Dom António Francisco dos Santos pediu uma disponibilidade missionária de toda a Igreja Católica no Porto, com “novos horizontes de missão iluminados por novos desafios”.
Perante os mais de 32 mil diocesanos das 477 paróquias que formam a nossa Diocese, o prelado rezou pela proteção de Nossa Senhora para o novo ano pastoral e afirmou a comunhão com o Papa Francisco, a partir de Fátima, na oração pela Paz na Colômbia, para que se consiga levar “a paz, a concórdia e a esperança a este povo martirizado”. E, pedindo “disponibilidade para a missão”, disse que “os trilhos da fé, da esperança e da caridade que hoje se fizeram caminhos de peregrinação a Fátima devem estar sempre presentes”.
Como recado evangélico à Igreja peregrina e missionária que milita no Porto, o Pastor, exortou:
Igreja do Porto: Vive esta hora, que te chama, guiada pelas mãos de Maria, a ir ao encontro de Cristo e a partir de Cristo a anunciar com renovado vigor e acrescido encanto a beleza da fé e a alegria do Evangelho. Viver em Igreja esta paixão evangelizadora é a nossa missão. A vossa e a minha missão!”.
E descreveu, nestes termos, a imagem da sua e nossa Igreja naquele dia:
As ruas e as estradas das quatrocentas e setenta e sete paróquias da diocese do Porto, a norte e a sul do Douro, entre o Antuã e o Ave, tornaram-se, hoje, braços de um grande rio a guiar-nos para este mar de fé. Queremos dizer ao futuro este nosso modo feliz e mariano de viver a fé e este desejo incontido de anunciar a alegria do Evangelho no Porto, Cidade da Virgem e Terra de Santa Maria.”.
Como novidade, ressalta a perspetiva do Sínodo Diocesano em horizonte, que o prelado aqui confia, “desde já, à proteção da Mãe de Deus e Mãe da Igreja, Senhora do Rosário de Fátima”.

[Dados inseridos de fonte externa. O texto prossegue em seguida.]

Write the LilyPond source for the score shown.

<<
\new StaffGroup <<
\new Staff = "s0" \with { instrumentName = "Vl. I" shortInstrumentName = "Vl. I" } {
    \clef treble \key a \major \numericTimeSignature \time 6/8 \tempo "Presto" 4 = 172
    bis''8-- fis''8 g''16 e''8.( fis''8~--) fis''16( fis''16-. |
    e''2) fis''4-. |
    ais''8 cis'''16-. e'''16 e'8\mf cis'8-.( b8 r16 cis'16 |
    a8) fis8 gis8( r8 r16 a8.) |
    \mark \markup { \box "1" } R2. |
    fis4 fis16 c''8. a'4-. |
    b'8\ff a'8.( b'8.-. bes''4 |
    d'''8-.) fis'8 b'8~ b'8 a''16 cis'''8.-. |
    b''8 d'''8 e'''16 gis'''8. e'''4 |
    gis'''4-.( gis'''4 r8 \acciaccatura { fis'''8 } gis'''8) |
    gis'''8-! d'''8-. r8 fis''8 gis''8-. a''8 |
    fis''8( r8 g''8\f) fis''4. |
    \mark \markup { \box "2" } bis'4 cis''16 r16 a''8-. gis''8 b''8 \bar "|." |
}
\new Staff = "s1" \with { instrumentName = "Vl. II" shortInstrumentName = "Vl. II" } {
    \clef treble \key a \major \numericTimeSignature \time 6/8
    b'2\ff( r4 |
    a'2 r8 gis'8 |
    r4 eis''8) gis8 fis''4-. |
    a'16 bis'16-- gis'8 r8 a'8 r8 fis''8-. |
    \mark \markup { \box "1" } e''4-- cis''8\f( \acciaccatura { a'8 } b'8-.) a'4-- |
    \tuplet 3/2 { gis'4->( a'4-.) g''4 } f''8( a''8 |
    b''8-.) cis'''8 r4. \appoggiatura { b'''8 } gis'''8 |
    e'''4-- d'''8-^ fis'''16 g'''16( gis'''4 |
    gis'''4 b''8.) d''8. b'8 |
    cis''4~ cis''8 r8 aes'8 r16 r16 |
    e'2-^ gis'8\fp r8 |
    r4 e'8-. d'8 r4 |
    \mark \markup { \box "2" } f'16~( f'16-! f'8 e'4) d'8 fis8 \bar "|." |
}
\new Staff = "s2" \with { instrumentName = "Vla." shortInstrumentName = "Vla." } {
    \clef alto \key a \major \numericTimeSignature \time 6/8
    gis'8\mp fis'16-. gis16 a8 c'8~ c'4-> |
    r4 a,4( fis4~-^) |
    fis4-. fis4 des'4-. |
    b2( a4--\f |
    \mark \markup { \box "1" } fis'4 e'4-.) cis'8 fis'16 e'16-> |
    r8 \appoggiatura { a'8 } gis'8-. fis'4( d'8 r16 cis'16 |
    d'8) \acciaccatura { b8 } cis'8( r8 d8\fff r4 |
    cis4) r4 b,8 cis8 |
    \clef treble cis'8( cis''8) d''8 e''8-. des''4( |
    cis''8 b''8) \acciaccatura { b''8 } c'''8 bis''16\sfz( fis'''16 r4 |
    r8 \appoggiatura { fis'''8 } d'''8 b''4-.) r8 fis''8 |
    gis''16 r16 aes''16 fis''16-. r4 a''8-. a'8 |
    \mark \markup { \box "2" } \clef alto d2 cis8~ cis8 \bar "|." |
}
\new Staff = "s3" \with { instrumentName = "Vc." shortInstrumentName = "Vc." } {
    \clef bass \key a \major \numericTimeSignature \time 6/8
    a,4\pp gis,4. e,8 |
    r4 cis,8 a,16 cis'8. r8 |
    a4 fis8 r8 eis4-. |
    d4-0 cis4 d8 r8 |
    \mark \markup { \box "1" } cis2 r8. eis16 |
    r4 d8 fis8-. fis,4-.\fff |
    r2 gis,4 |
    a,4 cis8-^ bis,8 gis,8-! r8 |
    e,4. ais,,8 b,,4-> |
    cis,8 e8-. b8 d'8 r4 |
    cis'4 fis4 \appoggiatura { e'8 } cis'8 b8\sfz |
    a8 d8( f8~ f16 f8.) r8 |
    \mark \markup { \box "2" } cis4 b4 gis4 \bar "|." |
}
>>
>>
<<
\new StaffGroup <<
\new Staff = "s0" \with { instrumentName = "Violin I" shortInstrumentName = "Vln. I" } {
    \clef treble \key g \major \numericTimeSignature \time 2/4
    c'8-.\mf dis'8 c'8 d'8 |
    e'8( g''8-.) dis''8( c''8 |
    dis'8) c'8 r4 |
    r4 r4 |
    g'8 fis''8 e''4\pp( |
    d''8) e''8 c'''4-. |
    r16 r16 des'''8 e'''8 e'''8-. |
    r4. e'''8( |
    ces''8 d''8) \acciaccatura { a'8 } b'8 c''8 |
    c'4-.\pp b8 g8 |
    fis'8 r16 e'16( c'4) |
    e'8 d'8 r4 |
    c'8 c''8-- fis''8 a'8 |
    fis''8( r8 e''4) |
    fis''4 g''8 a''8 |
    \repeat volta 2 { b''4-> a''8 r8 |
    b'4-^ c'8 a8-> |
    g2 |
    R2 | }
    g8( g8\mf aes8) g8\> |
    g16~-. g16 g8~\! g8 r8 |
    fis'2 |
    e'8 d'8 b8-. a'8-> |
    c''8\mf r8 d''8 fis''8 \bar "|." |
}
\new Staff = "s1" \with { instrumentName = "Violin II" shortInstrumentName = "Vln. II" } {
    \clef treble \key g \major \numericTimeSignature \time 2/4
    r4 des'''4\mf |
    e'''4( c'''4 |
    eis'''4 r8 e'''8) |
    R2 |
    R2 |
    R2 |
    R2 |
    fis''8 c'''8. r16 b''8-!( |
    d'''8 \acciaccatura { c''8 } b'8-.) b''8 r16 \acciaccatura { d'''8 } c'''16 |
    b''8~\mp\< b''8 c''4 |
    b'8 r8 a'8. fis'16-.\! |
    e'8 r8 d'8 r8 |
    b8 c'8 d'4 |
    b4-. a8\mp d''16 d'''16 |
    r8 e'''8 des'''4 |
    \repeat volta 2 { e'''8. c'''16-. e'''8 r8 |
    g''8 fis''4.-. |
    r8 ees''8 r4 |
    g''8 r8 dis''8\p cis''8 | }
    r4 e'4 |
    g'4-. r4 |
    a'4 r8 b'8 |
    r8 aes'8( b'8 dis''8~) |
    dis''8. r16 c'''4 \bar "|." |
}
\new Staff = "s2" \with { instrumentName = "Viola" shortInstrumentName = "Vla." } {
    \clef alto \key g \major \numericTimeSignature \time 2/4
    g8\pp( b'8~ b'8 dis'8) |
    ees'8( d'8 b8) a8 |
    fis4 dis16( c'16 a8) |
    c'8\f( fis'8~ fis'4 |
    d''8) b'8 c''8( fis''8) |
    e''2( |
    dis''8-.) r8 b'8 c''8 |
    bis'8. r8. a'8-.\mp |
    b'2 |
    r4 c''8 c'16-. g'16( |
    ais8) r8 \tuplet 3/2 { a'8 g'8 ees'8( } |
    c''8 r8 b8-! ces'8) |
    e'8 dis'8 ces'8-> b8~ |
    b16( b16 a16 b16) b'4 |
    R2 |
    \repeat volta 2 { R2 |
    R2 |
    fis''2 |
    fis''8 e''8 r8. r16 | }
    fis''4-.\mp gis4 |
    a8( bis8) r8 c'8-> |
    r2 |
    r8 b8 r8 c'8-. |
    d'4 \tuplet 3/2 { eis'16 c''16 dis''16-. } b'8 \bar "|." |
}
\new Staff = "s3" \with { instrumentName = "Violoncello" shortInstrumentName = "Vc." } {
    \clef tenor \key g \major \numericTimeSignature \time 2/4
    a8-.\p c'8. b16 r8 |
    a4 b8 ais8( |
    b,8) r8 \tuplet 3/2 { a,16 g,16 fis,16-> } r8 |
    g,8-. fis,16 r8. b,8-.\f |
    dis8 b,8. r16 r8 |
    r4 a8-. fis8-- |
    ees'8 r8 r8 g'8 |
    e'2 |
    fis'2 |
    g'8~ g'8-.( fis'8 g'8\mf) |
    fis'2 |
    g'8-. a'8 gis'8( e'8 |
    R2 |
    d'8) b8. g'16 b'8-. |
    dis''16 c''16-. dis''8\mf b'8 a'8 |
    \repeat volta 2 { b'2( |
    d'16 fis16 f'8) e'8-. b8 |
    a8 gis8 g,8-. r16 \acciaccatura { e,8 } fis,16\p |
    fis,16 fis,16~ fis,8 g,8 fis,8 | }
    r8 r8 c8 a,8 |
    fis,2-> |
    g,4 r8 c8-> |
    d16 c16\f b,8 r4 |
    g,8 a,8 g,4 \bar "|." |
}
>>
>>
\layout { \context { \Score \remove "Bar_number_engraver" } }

Por fim, pediu “à Virgem Maria, Senhora de Fátima, Senhora de Vandoma e Senhora da Assunção, nossa Mãe e Padroeira, com as palavras do Papa Francisco”:
“Que nos ajude a anunciar a todos a mensagem da salvação, que nos ensine a acreditar na força revolucionária da bondade, da ternura e do afeto e nos dê a santa audácia de buscar novos caminhos para que chegue a todos o dom da beleza que não se apaga, a alegria da fé que nunca se esgota e o fascínio das bem-aventuranças que inspiram a missão da Igreja e transformam o Mundo” (cf EG, n.º 288).
***
No final da celebração, também o bispo de Leiria-Fátima, anfitrião, deixou uma palavra aos diocesanos do Porto que serviu durante 25 anos, quer no Seminário Maior do Porto quer como sacerdote em várias comunidades. A este respeito, saudou num tom visivelmente emocionado:
Salve, querida diocese do Porto, bem-vinda a Fátima e que Nossa Senhora de Fátima te abençoe, ilumine e acompanhe sempre com o seu auxílio materno”.
E, em jeito de justificação, porfiou:
“Nunca esquecerei toda a vitalidade que encontrei na diocese do Porto, que me ajudou a viver a fé e o meu ministério, aprofundando-o (…). Quero mostrar a minha gratidão por tudo o que recebi da diocese do Porto e das grandes amizades que lá fiz – as belas recordações e as saudades que guardo no meu coração.”.
***
Foi assim vivido extra muros o grande dia da Igreja Diocesana do Porto na sua condição de Igreja cada vez mais em saída, peregrina e missionária, sob os auspícios da Mãe e a balbuciar a mística da sinodalidade!